** Instruction 1 **
The description of an optical fibre communications system comes first, then the records. List every unit that the description says the head end has or includes.

** Excerpt provided **
%%

Optical fibre communications system

An optical fibre communications system includes a head end connected to n customers by an optical fibre network. The head end has a transmitter unit and a receiver unit, and each of the customers has an optical network unit with an optical receiver and a transmitter unit. The head end transmitter and receiver units are connected respectively to the receivers and the transmitter units of the customer optical network units by at least one passive optical network. The head end transmitter unit includes an optical transmitter driven by a sub-carrier multiplexer, the sub-carrier multiplexer having a plurality of input sub-carriers at different frequencies. One of the sub-carriers carries interactive signals provided by a further optical transmitter unit. The remaining sub-carriers carry broadband service signals. Each customer transmitter unit includes an optical transmitter and apparatus for multiplexing interactive signals and control signals to drive the optical transmitter. The head end includes a system control unit for controlling the transmission of broadband services by the head end transmitter unit in dependence upon the control signals received by the head end receiver unit from the customer transmitter units.

%%

** Records supplied **
%%

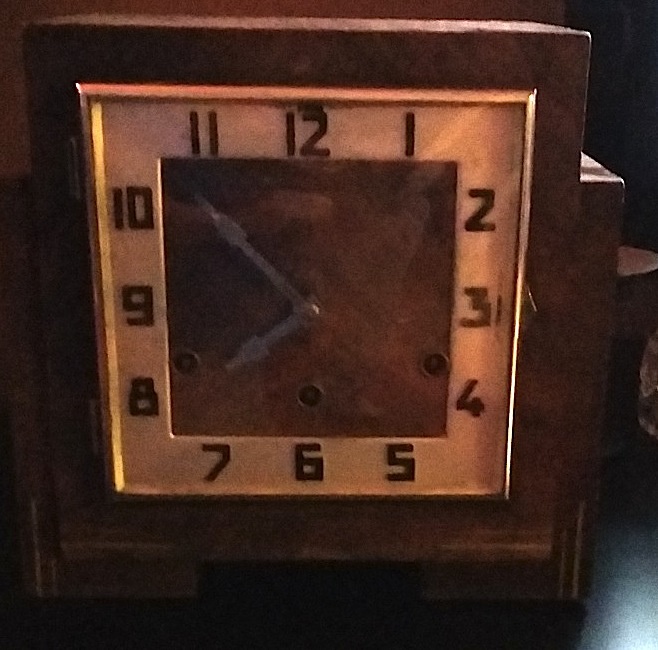
This screenshot has height=650, width=658. Identify the location of clock face. (458, 457), (141, 461), (130, 140), (501, 136).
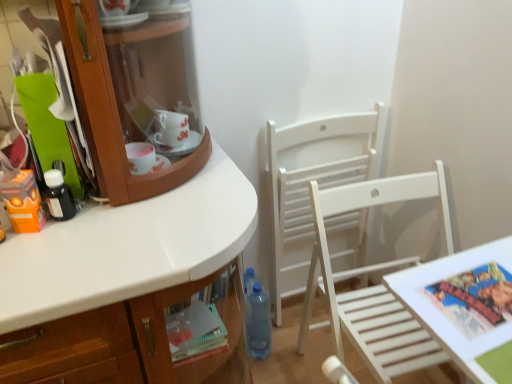
Question: Is blue translucent bottle at lower center, which appears as the second bottle when viewed from the left, facing away from white wood chair at center, which is the 1th chair from back to front?

Choices:
 (A) yes
 (B) no

Answer: (B)

Question: Are blue translucent bottle at lower center, the 2th bottle viewed from the front, and white wood chair at center, which is the 1th chair from back to front, beside each other?

Choices:
 (A) no
 (B) yes

Answer: (A)

Question: Does blue translucent bottle at lower center, the 2th bottle viewed from the front, have a greater height compared to white wood chair at center, which is the 1th chair from back to front?

Choices:
 (A) yes
 (B) no

Answer: (B)

Question: From the image's perspective, is blue translucent bottle at lower center, which ranks as the first bottle in bottom-to-top order, located above white wood chair at center, which is counted as the second chair, starting from the front?

Choices:
 (A) no
 (B) yes

Answer: (A)

Question: Does blue translucent bottle at lower center, arranged as the first bottle when viewed from the back, have a lesser width compared to white wood chair at center, which is the 1th chair from back to front?

Choices:
 (A) no
 (B) yes

Answer: (A)

Question: Looking at the image, does black matte bottle at left, the 1th bottle positioned from the left, seem bigger or smaller compared to white wood chair at center, the second chair in the back-to-front sequence?

Choices:
 (A) big
 (B) small

Answer: (B)

Question: Looking at their shapes, would you say black matte bottle at left, the 1th bottle positioned from the left, is wider or thinner than white wood chair at center, the second chair in the back-to-front sequence?

Choices:
 (A) wide
 (B) thin

Answer: (B)

Question: Is point (66, 205) positioned closer to the camera than point (356, 296)?

Choices:
 (A) farther
 (B) closer

Answer: (B)

Question: Is black matte bottle at left, marked as the second bottle in a bottom-to-top arrangement, taller or shorter than white wood chair at center, acting as the 1th chair starting from the front?

Choices:
 (A) short
 (B) tall

Answer: (A)

Question: From a real-world perspective, relative to white wooden table at lower right, is orange matte toy at left vertically above or below?

Choices:
 (A) below
 (B) above

Answer: (B)

Question: From the image's perspective, is orange matte toy at left located above or below white wooden table at lower right?

Choices:
 (A) above
 (B) below

Answer: (A)

Question: Relative to white wooden table at lower right, is orange matte toy at left in front or behind?

Choices:
 (A) behind
 (B) front

Answer: (A)

Question: Is orange matte toy at left wider or thinner than white wooden table at lower right?

Choices:
 (A) wide
 (B) thin

Answer: (B)

Question: In terms of height, does white wood chair at center, which is the 1th chair from back to front, look taller or shorter compared to orange matte toy at left?

Choices:
 (A) tall
 (B) short

Answer: (A)

Question: In the image, is white wood chair at center, which is counted as the second chair, starting from the front, positioned in front of or behind orange matte toy at left?

Choices:
 (A) front
 (B) behind

Answer: (B)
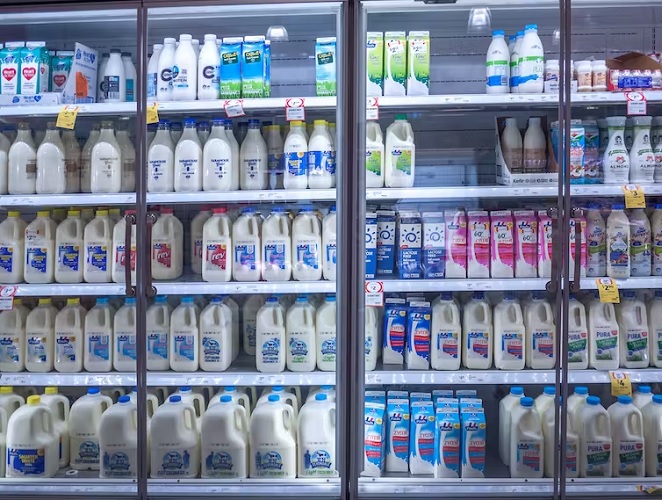
Image resolution: width=662 pixels, height=500 pixels. What are the coordinates of `shelves` in the screenshot? It's located at coord(107,419), coord(83,328), coord(81,236), coord(66,160), coord(73,42).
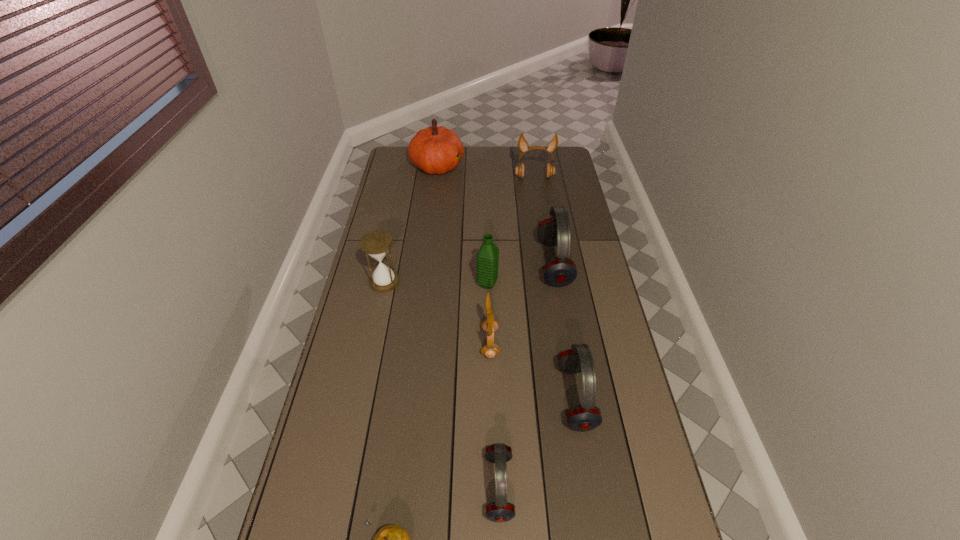
Identify the location of blank area located on the ear cups of the second farthest red earphone. This screenshot has height=540, width=960. pyautogui.click(x=437, y=397).

Where is `vacant space located on the ear cups of the second farthest red earphone`? This screenshot has width=960, height=540. vacant space located on the ear cups of the second farthest red earphone is located at coordinates (461, 397).

This screenshot has width=960, height=540. I want to click on free spot located 0.060m on the ear cups of the second farthest red earphone, so click(540, 397).

Identify the location of vacant space located on the front-facing side of the left brown earphone. (383, 343).

I want to click on vacant area situated 0.110m on the front-facing side of the left brown earphone, so click(x=447, y=343).

The image size is (960, 540). I want to click on vacant area situated 0.070m on the front-facing side of the left brown earphone, so (x=460, y=343).

This screenshot has width=960, height=540. What are the coordinates of `free location located 0.220m on the ear cups of the smallest red earphone` in the screenshot? It's located at (398, 487).

Identify the location of free location located 0.380m on the ear cups of the smallest red earphone. (335, 487).

Find the location of a particular element. blank area located on the ear cups of the smallest red earphone is located at coordinates (442, 487).

You are a GUI agent. You are given a task and a screenshot of the screen. Output one action in this format:
    pyautogui.click(x=<x>, y=<y>)
    Task: Click on the object present at the far edge
    
    Given the screenshot: What is the action you would take?
    pyautogui.click(x=434, y=150)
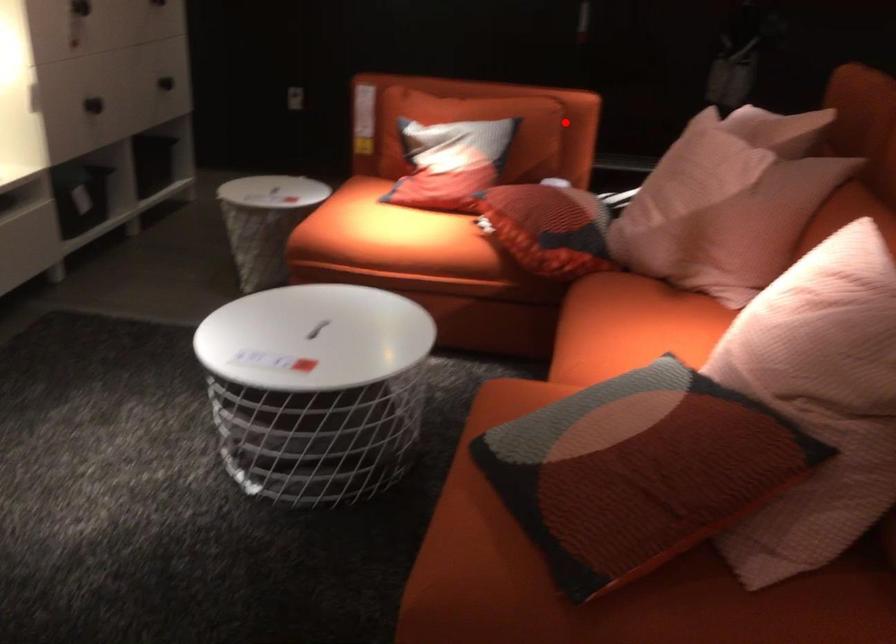
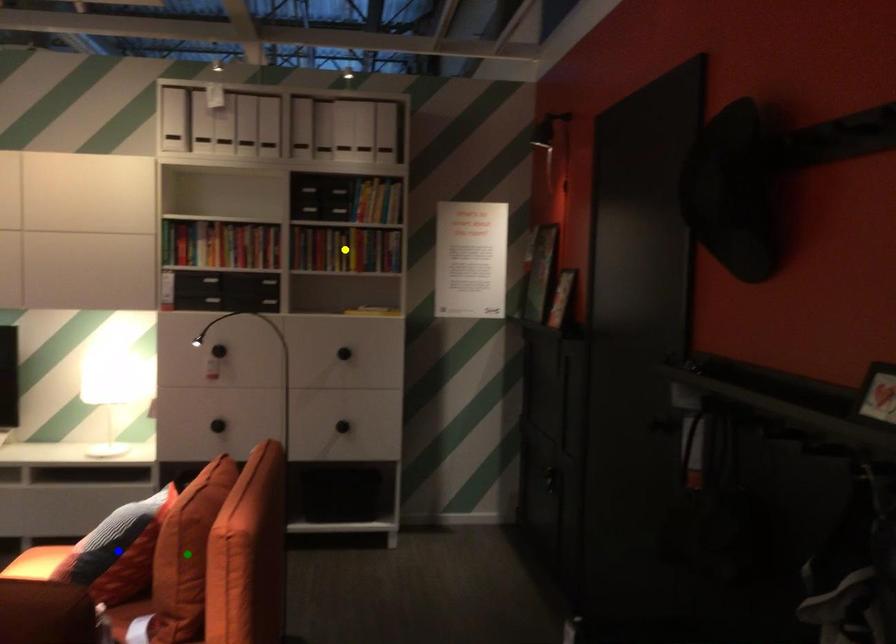
Question: I am providing you with two images of the same scene from different viewpoints. A red point is marked on the first image. You are given multiple points on the second image. Can you choose the point in image 2 that corresponds to the point in image 1?

Choices:
 (A) blue point
 (B) green point
 (C) yellow point

Answer: (B)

%%

** Instruction 2 **
How many lines of the records above contain the word "would"? Case counts. Reply with the number only.

** Finished answer 1 **
- Transmitter unit
- Receiver unit
- System control unit

** Finished answer 2 **
2